__INSTRUCTIONS FOR THE TASK__: Count how many lines of the records below contain the word "zakres", and reply with the number only.

__Box coordinate listings__:
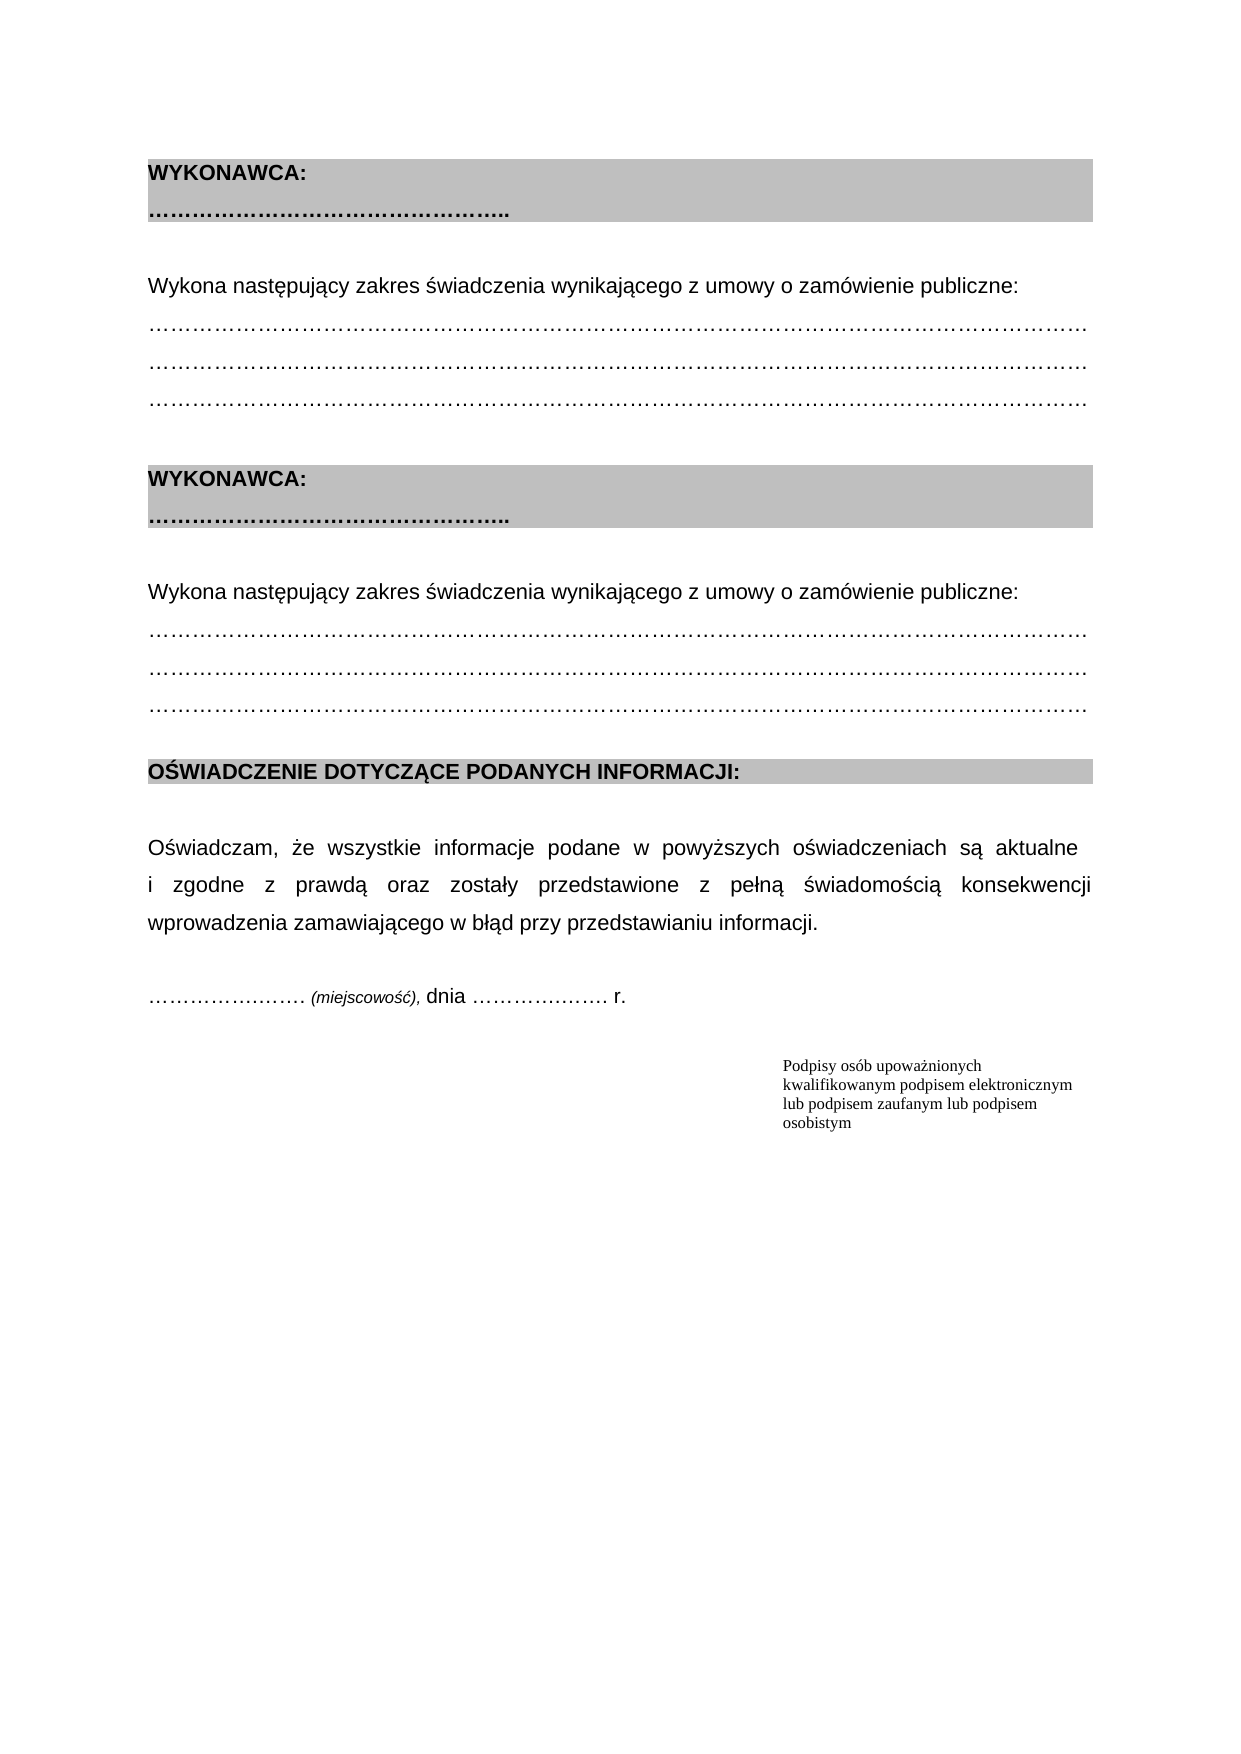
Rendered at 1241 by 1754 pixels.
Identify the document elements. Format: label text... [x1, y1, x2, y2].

text WYKONAWCA: ………………………………………….. [148, 159, 1093, 222]
text …………….……. (miejscowość), dnia ………….……. r. [148, 984, 1093, 1008]
text Wykona następujący zakres świadczenia wynikającego z umowy o zamówienie publiczne: [148, 579, 1093, 604]
text Podpisy osób upoważnionych [783, 1056, 1093, 1075]
text ……………………………………………………………………………………………………………………………………………………………………………………………………………………………………………………………………………………………………………………………………………………… [148, 617, 1093, 717]
text Wykona następujący zakres świadczenia wynikającego z umowy o zamówienie publiczne: [148, 273, 1093, 298]
text Oświadczam, że wszystkie informacje podane w powyższych oświadczeniach są aktualne i zgodne z prawdą oraz zostały przedstawione z pełną świadomością konsekwencji wprowadzenia zamawiającego w błąd przy przedstawianiu informacji. [148, 834, 1093, 935]
text ……………………………………………………………………………………………………………………………………………………………………………………………………………………………………………………………………………………………………………………………………………………… [148, 311, 1093, 412]
text OŚWIADCZENIE DOTYCZĄCE PODANYCH INFORMACJI: [148, 759, 1093, 784]
text WYKONAWCA: ………………………………………….. [148, 465, 1093, 528]
text kwalifikowanym podpisem elektronicznym lub podpisem zaufanym lub podpisem osobistym [783, 1075, 1093, 1132]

__RIGHT ANSWER__: 2